*** Opening of Extracted material ***

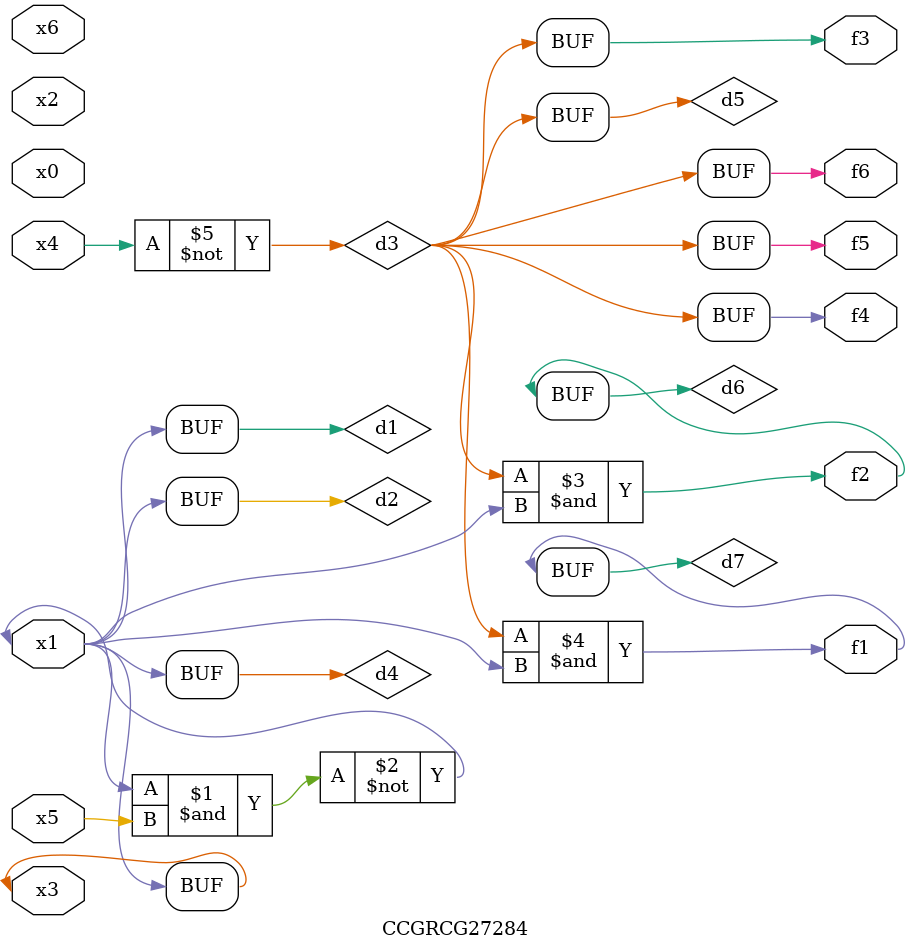
<source format=v>
module CCGRCG27284(
	input x0, x1, x2, x3, x4, x5, x6,
	output f1, f2, f3, f4, f5, f6
);

	wire d1, d2, d3, d4, d5, d6, d7;

	buf (d1, x1, x3);
	nand (d2, x1, x5);
	not (d3, x4);
	buf (d4, d1, d2);
	buf (d5, d3);
	and (d6, d3, d4);
	and (d7, d3, d4);
	assign f1 = d7;
	assign f2 = d6;
	assign f3 = d5;
	assign f4 = d5;
	assign f5 = d5;
	assign f6 = d5;
endmodule

</source>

*** Close of Extracted material ***

## Instructions to follow
Word for word, write out the full listing, leaving the pictures aside.

## Reply
<source format=v>
module CCGRCG27284(
	input x0, x1, x2, x3, x4, x5, x6,
	output f1, f2, f3, f4, f5, f6
);

	wire d1, d2, d3, d4, d5, d6, d7;

	buf (d1, x1, x3);
	nand (d2, x1, x5);
	not (d3, x4);
	buf (d4, d1, d2);
	buf (d5, d3);
	and (d6, d3, d4);
	and (d7, d3, d4);
	assign f1 = d7;
	assign f2 = d6;
	assign f3 = d5;
	assign f4 = d5;
	assign f5 = d5;
	assign f6 = d5;
endmodule

</source>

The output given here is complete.